The Future of Ownership
With the ability to represent real-world objects, the implications of Holochain NFTs extend well beyond artworks to all kinds of property – land, homes, and vehicles, for starters – pointing to a future of ownership that is digital, reliable, and independent of centralized government records.
Right now, every time you buy a house, or even refinance one that’s already yours, you pay thousands of dollars for agents to search a patchwork of municipal records systems, to make sure that the property description (still) accurately describes the property and that the title is free and clear. Title insurers currently collect $16B annually in the U.S alone, mainly to ensure that property owners have the rights to sell the property they’re selling (and insure against the possibility that they don’t).
None of that is necessary in the Holochain age. Each piece of property can simply be referenced by a digital identifier, which could be called a token, that is created by the property’s originator and passed through immutable transfer protocols when a sale is made. Like all data on Holochain, the NFT data is hosted by the owner of the property. (Or on a peer hosting network such as Holo – but still affiliated with the property owner’s private signing keys.) The data is then ‘published’ (shared) to a table that is also held among the members of the network.
Government clerks could still sign every property transfer; we’re not talking here about eliminating municipal systems necessarily, or at least not eliminating them prematurely. But the government no longer needs to manage and host a whole bunch of offline or online infrastructure, and people retain authoritative copies of their own records.
Permissions can also be set so that owner information is shared only on a need-to-know basis, which could be useful in particular for vehicles, where we expect more privacy than with property ownership.
There’s precedent for this kind of scenario already. Estonia has converted its property records to being hosted on immutable hash chains. But Estonia did need to build new infrastructure to pull this off, plus the records are still relatively centralized, with government agencies remaining a point of enclosure (concentrated power) as well as still incurring overhead that needs to be paid for one way or another.
When everyone can just speak for themselves about their right to sell their property, with their speaking instantly verifiable just by looking at the record they’re presenting, the tracking of ownership becomes quite simple. So does shipping and logistics, which isn’t chain-of-ownership but is still chain-of-custody: imagine simplified tracking of who delivered what to whom when, making REA accounting easy (HoloREA is building such tools [short video|full video|Github]) as well as improving supply-chain transparency so you can tell where your food, electronics, and other products came from.
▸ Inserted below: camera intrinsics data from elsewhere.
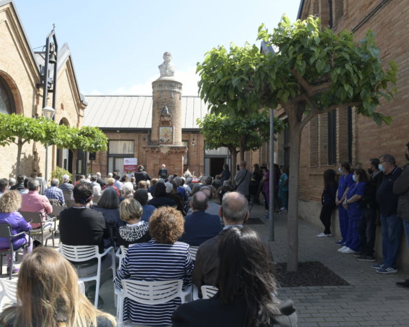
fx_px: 339
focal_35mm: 28
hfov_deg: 62.2
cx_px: 191
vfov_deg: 51.5
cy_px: 160
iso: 250
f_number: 7.1
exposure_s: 1/320
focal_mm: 24
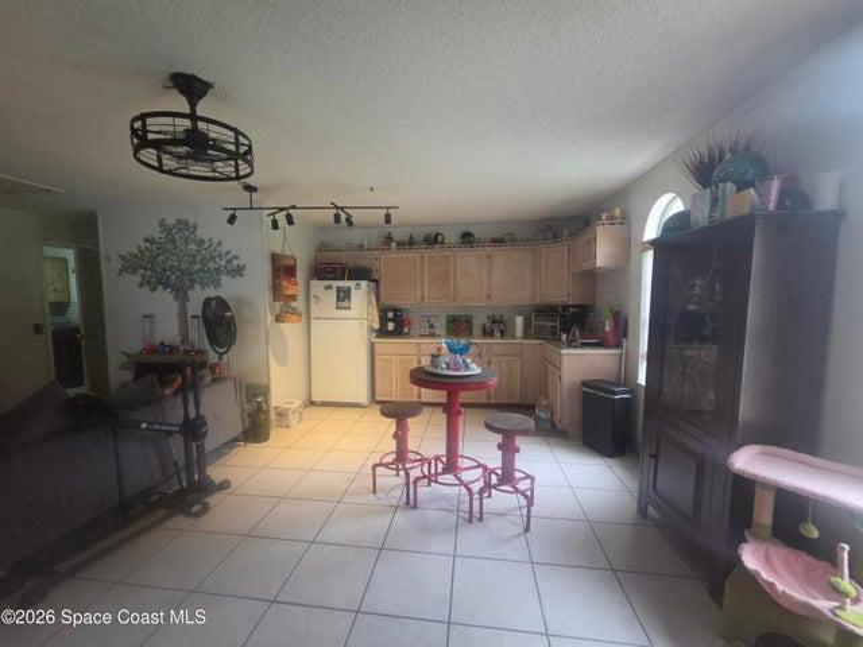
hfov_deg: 106.2
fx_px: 324
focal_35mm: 13
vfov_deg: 89.9
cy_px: 324
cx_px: 432
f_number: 2.2
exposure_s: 1/60
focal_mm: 2.2
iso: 1000
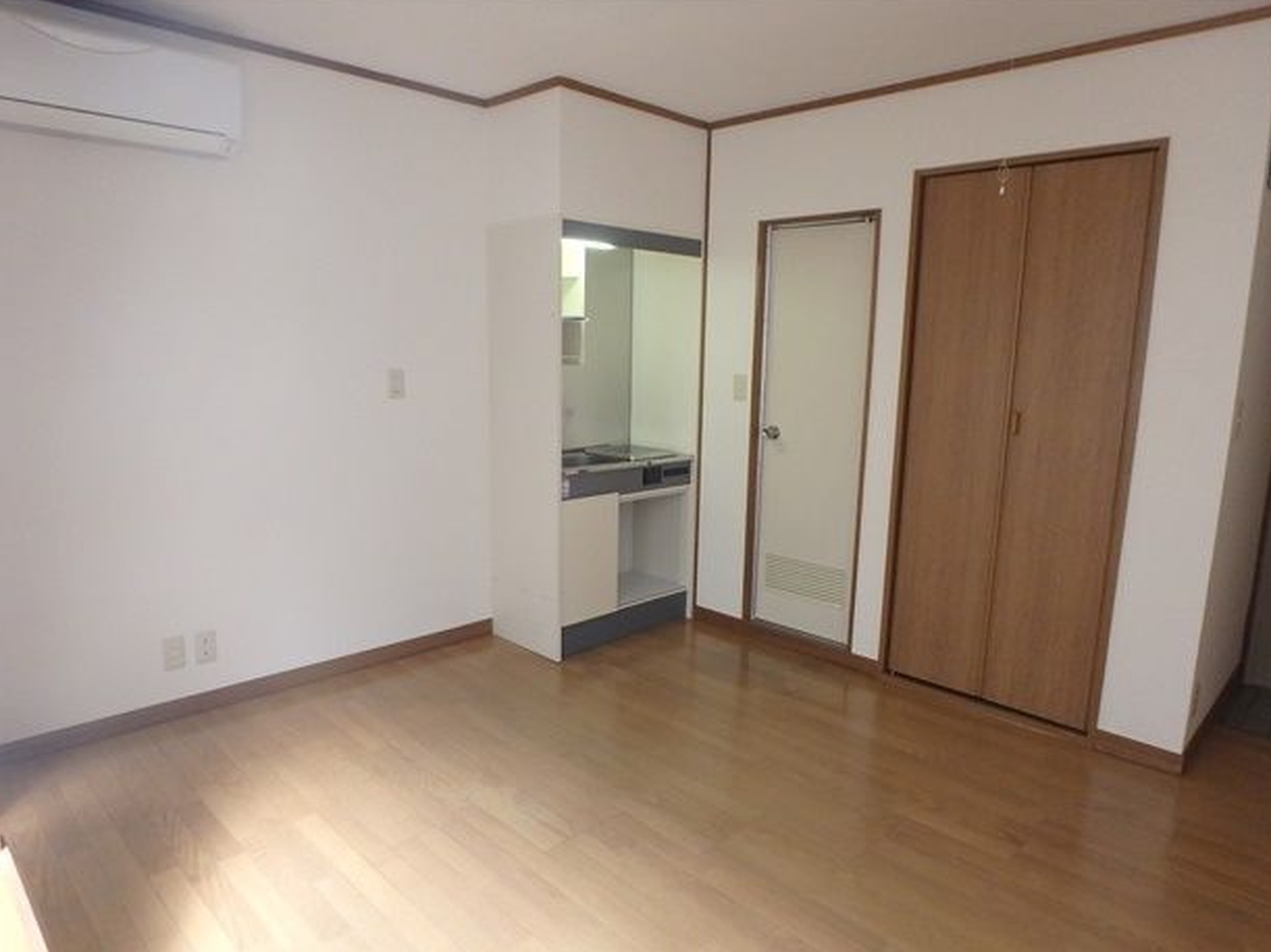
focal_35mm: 22
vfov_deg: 61.1
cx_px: 632
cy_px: 488
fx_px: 808
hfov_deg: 76.4
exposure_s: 1/30
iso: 400
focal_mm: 3.7
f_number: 3.5
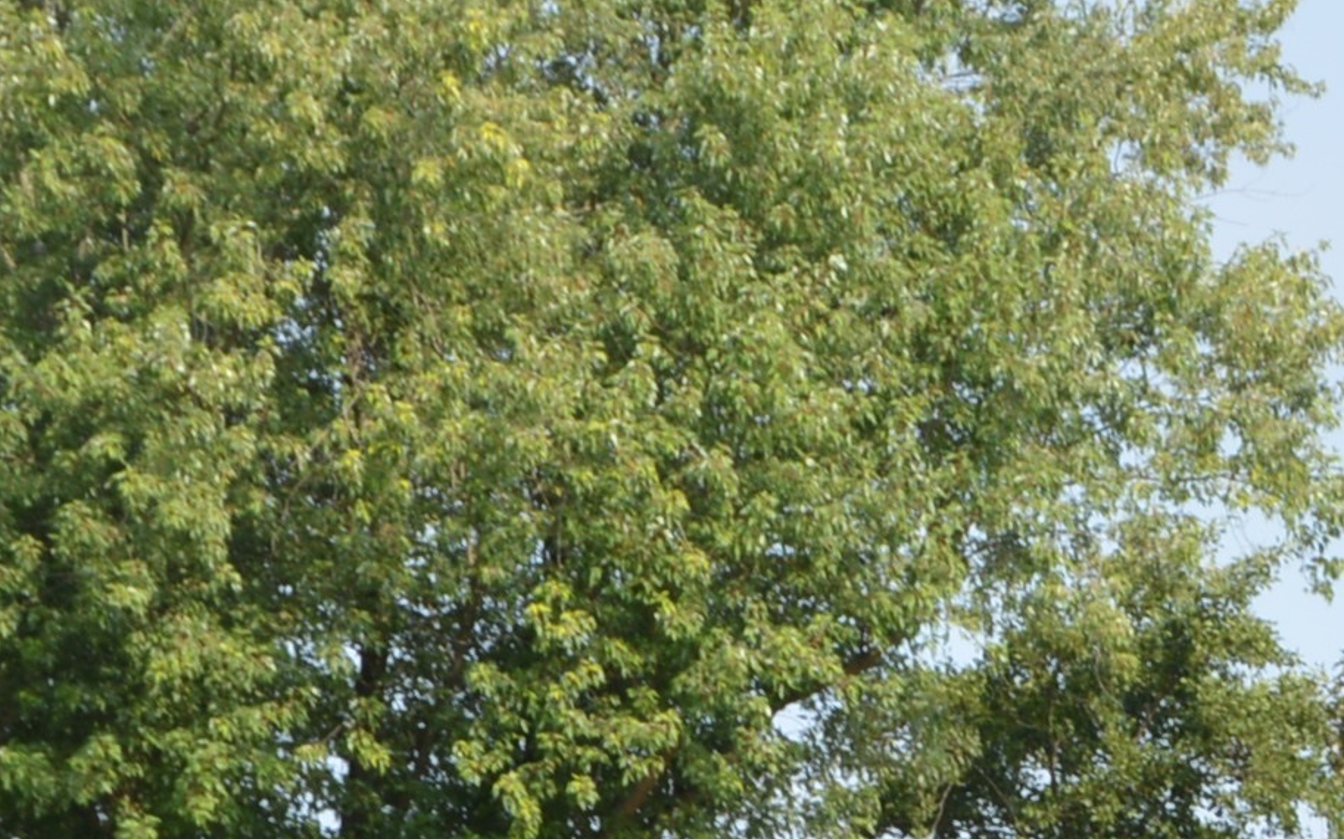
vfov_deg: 4.6
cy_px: 892
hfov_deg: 7.3
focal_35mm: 287
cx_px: 1655
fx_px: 10509
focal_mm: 38
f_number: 7.1
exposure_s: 1/200
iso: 100
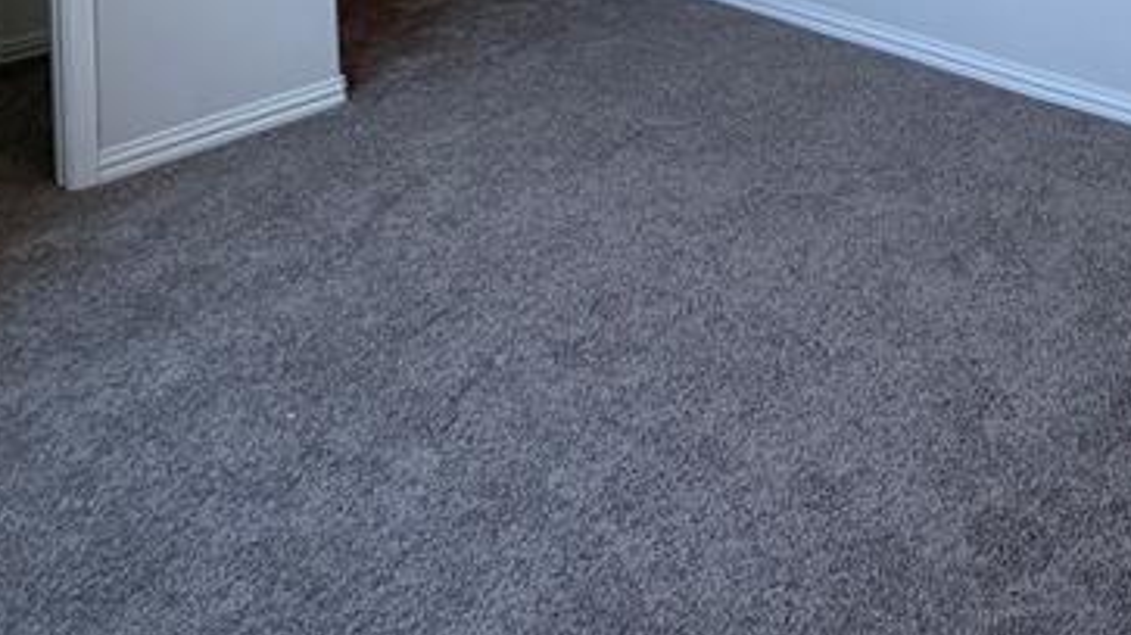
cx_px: 776
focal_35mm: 43
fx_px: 1289
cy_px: -358
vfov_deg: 22.1
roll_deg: +1.8
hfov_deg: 46.4
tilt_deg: -2.2
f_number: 2.2
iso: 100
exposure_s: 1/120
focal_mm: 2.22
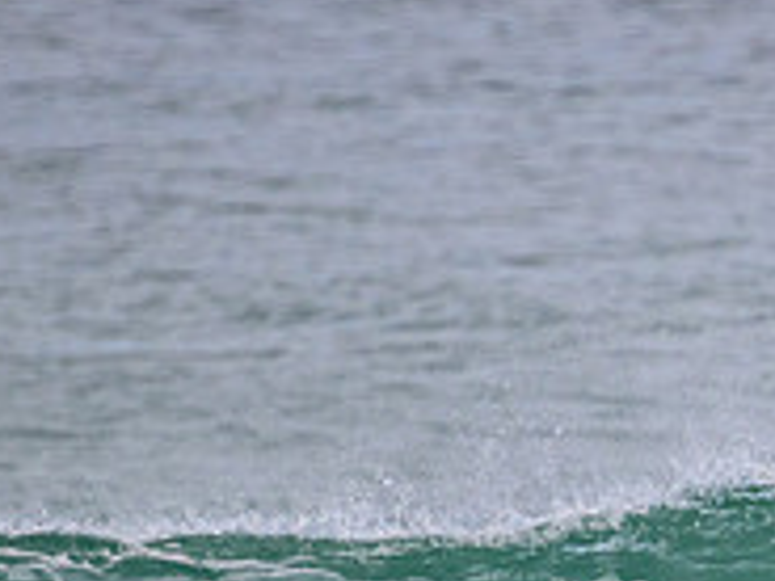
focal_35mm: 2427
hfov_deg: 0.8
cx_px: 1095
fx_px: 54337
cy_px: 684
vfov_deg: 0.6
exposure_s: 1/2000
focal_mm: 800
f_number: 11
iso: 1400
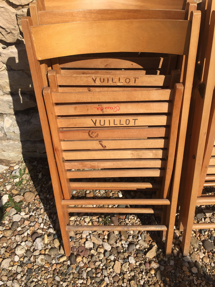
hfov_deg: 48.2
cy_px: 144
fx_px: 240
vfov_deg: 61.7
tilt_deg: -47.5
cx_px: 108
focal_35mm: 29
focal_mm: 4.15
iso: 32
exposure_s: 1/2326
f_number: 2.2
More broadly, provenance around custody is a version of provenance around information: we wrote previously about the idea of a Holochain-powered verified web, in which signal (accurate information) is discernible from noise (potential disinformation) because no one can ever claim something was said that wasn’t, or claim something wasn’t said that was.
It might seem like a stretch to categorize provenance of all information on Holochain, property-related or otherwise, as a version of ‘NFTs’. But, from a technical standpoint, it’s actually not. Every communication and transaction on Holochain, whether it’s sending money, transferring property rights, or ordering a sandwich, is inherently non-fungible because data is always associated with stamps of time and authorship. This makes every entry of data, effectively, a unique token. Thus, Holochain isn’t just an ideal framework for NFTs; it builds the properties everyone wants from NFTs into everything. From a Holochain vantage point in which all data is already unique, the very idea of making data unique, which is what blockchain NFTs jump through hoops to try to do, may begin to seem like an artifact.